Emerging Technologies (ETs) are being seen as the new panacea for all the ills in developing countries. It is being said that these technologies are going to create a knowledge society for all. ‘Pervasive Networking’, ‘Inter-operability’, ‘Web 2.0’ etc. are becoming the buzz-words of this optimism. So what exactly is the knowledge society? The important question that is often not asked is who exactly is going to control the knowledge society. Is the knowledge society going to be fundamentally different and end state repression and police brutality?  There are serious doubts being raised about the efficacy of such claims, as are being made about the capabilities of these new technologies to bring about a fundamental transformation in the current world order.

It is being said that networking will unleash the voices of the marginalised onto the mainstream and therefore be heard. However, there are serious doubts about how the Internet is going to foster a political culture when most of the usage statistics suggest that political action over the Internet is confined to the symbolic and that exceptional organisation of political opposition to state policies only go on to prove the rule. The IPR regime is as stable as ever. Is Internet publishing on its way to seriously challenging the hegemony of the copyright dogma? Are new technologies going to ensure that the public-private paradigm of development is not going to be malleable to the design of special interests?

Also there is an urgent need to investigate the international agenda of improving digital infrastructure.  Who should this infrastructure service? It has to be ensured that infrastructure investments are made with the common man in mind and not just helpful to an elite class. How are the new technologies going to be used in the service of alleviating gender based oppression and violence which is at an alarming level in India? Also, although new technologies are said to revolutionise education, one needs to ask questions of curriculum design. We need to ask how new technologies are going to help in checking communalism that is on the rise. As of now it is seen that the benefits of the IT revolution are restricted to a certain class of people. How are policy makers going to ensure that the benefits are evenly distributed?
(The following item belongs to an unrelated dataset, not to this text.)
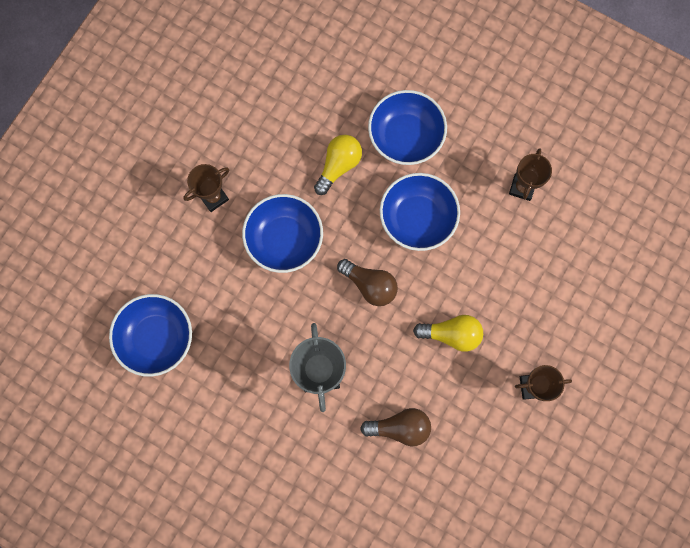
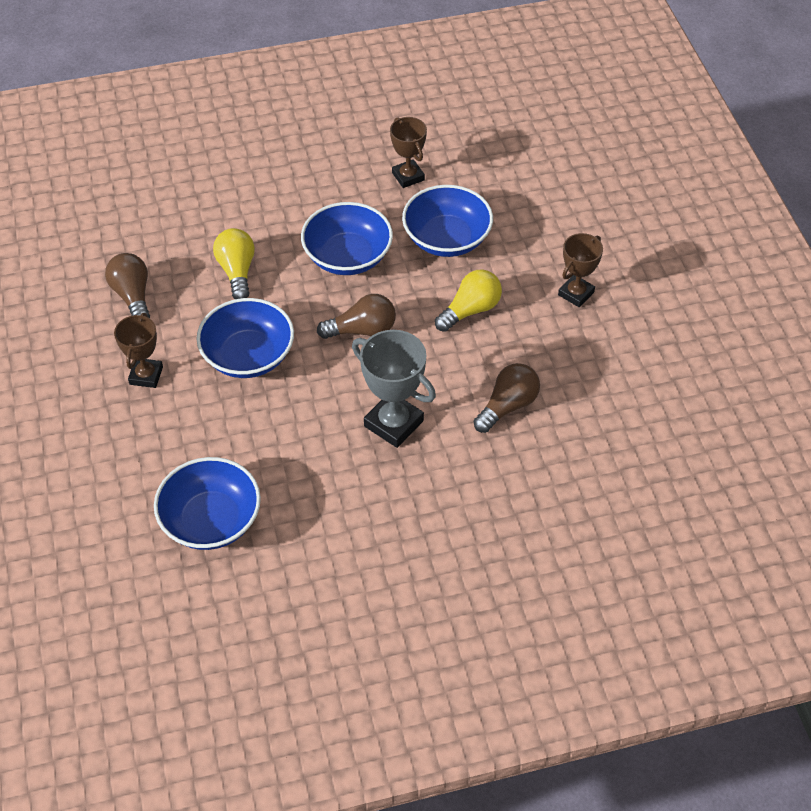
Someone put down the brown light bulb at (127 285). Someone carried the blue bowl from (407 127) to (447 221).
We need a social science of the digital world. We need a development humanities of the digital world. We need to stay clear of ultra-optimistic and deluded forms of utopian thought. We need to examine how existing forms of democratic governance can be strengthened with help from these new technologies. There is an urgent need for public service delivery to improve and new technologies do propose a solution. We need to see how public services can be made available to citizens without the unending red-tape that plagues government service delivery. This is an imperative, so that the idea of using new technologies for development does not end up on the famished road or remain bloated in its ego with no real change in the real world.